Then set OP_SERVICE_ACCOUNT_TOKEN in your shell/session/CI environment.


CLI options you may use when starting or configuring the MCP server include: --service-account-token, --log-level, --integration-name, and --integration-version. Provide the token via the environment variable OP\_SERVICE\_ACCOUNT\_TOKEN or through the config shown above.

## Additional sections

Security and privacy considerations are important when using the MCP server. Secrets retrieved or created may be transmitted to your large language model provider and stored according to your provider’s policies. There is no end-to-end encryption inside the MCP workflow; secrets are plaintext during transit and only encrypted when stored in 1Password. Use dedicated automation vaults for automation credentials and rotate service tokens if exposed. Keep MCP config files out of version control and prefer secret references using op:// URLs rather than copying raw passwords into prompts.

Development workflow guidelines indicate how to set up and run the project locally. You can clone the repository, install dependencies, build, test, lint, and run in watch mode for development.
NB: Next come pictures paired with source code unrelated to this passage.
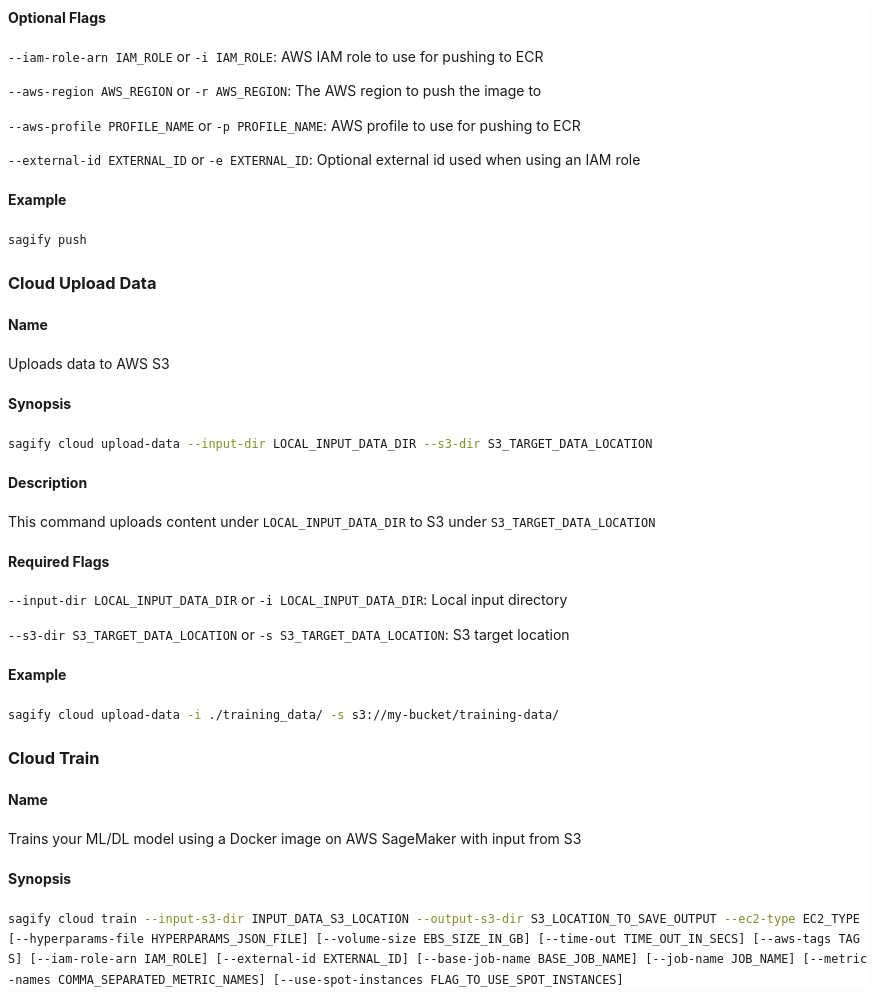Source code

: #### Optional Flags

`--iam-role-arn IAM_ROLE` or `-i IAM_ROLE`: AWS IAM role to use for pushing to ECR

`--aws-region AWS_REGION` or `-r AWS_REGION`: The AWS region to push the image to

`--aws-profile PROFILE_NAME` or `-p PROFILE_NAME`: AWS profile to use for pushing to ECR

`--external-id EXTERNAL_ID` or `-e EXTERNAL_ID`: Optional external id used when using an IAM role

#### Example
```sh
sagify push
```
 

### Cloud Upload Data

#### Name

Uploads data to AWS S3

#### Synopsis
```sh
sagify cloud upload-data --input-dir LOCAL_INPUT_DATA_DIR --s3-dir S3_TARGET_DATA_LOCATION
```
    
#### Description
 
This command uploads content under `LOCAL_INPUT_DATA_DIR` to S3 under `S3_TARGET_DATA_LOCATION`

#### Required Flags

`--input-dir LOCAL_INPUT_DATA_DIR` or `-i LOCAL_INPUT_DATA_DIR`: Local input directory

`--s3-dir S3_TARGET_DATA_LOCATION` or `-s S3_TARGET_DATA_LOCATION`: S3 target location

#### Example
```sh
sagify cloud upload-data -i ./training_data/ -s s3://my-bucket/training-data/
```


### Cloud Train

#### Name

Trains your ML/DL model using a Docker image on AWS SageMaker with input from S3

#### Synopsis
```sh
sagify cloud train --input-s3-dir INPUT_DATA_S3_LOCATION --output-s3-dir S3_LOCATION_TO_SAVE_OUTPUT --ec2-type EC2_TYPE [--hyperparams-file HYPERPARAMS_JSON_FILE] [--volume-size EBS_SIZE_IN_GB] [--time-out TIME_OUT_IN_SECS] [--aws-tags TAGS] [--iam-role-arn IAM_ROLE] [--external-id EXTERNAL_ID] [--base-job-name BASE_JOB_NAME] [--job-name JOB_NAME] [--metric-names COMMA_SEPARATED_METRIC_NAMES] [--use-spot-instances FLAG_TO_USE_SPOT_INSTANCES]
```
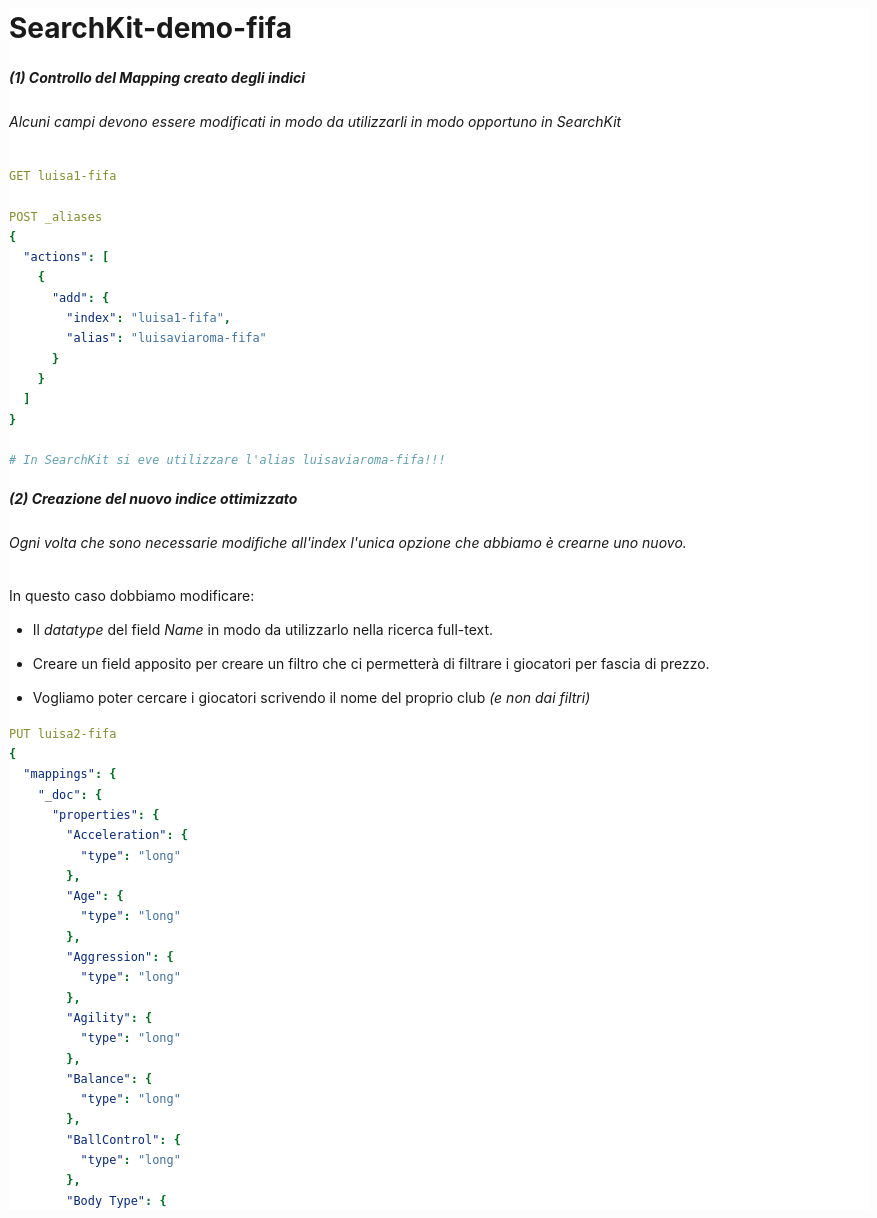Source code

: # SearchKit-demo-fifa



#####  (1) Controllo del Mapping creato degli indici

###### Alcuni campi devono essere modificati in modo da utilizzarli in modo opportuno in SearchKit

```yaml
GET luisa1-fifa

POST _aliases
{
  "actions": [
    {
      "add": {
        "index": "luisa1-fifa",
        "alias": "luisaviaroma-fifa"
      }
    }
  ]
}

# In SearchKit si eve utilizzare l'alias luisaviaroma-fifa!!!
```



##### (2) Creazione del nuovo indice ottimizzato

###### Ogni volta che sono necessarie modifiche all'index l'unica opzione che abbiamo è crearne uno nuovo.

In questo caso dobbiamo modificare:

- Il _datatype_ del field _Name_ in modo da utilizzarlo nella ricerca full-text.

- Creare un field apposito per creare un filtro che ci permetterà di filtrare i giocatori per fascia di prezzo.
- Vogliamo poter cercare i giocatori scrivendo il nome del proprio club _(e non dai filtri)_

```yaml
PUT luisa2-fifa
{
  "mappings": {
    "_doc": {
      "properties": {
        "Acceleration": {
          "type": "long"
        },
        "Age": {
          "type": "long"
        },
        "Aggression": {
          "type": "long"
        },
        "Agility": {
          "type": "long"
        },
        "Balance": {
          "type": "long"
        },
        "BallControl": {
          "type": "long"
        },
        "Body Type": {
```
Use the following sequence to work with the project locally.

git clone https://github.com/CakeRepository/1Password-MCP.git cd 1Password-MCP npm install

Build

npm run build

Run tests

npm test

Type-check

npm run lint

Watch mode (dev)

npm run dev


## Available tools

### vault\_list

List all accessible vaults for the connected service account.

### item\_lookup

Search items by title within a vault to find specific credentials or notes.

### item\_delete

Delete an item from a vault securely.

### password\_create

Create a new password/login item in a selected vault.

### password\_read

Retrieve a password via a secret reference like op://vault/item/field or by item ID.

### password\_update

Rotate or update an existing password to a new value.

### password\_generate

Generate a cryptographically secure random password.

### password\_generate\_memorable

Generate a memorable passphrase from a large dictionary of words.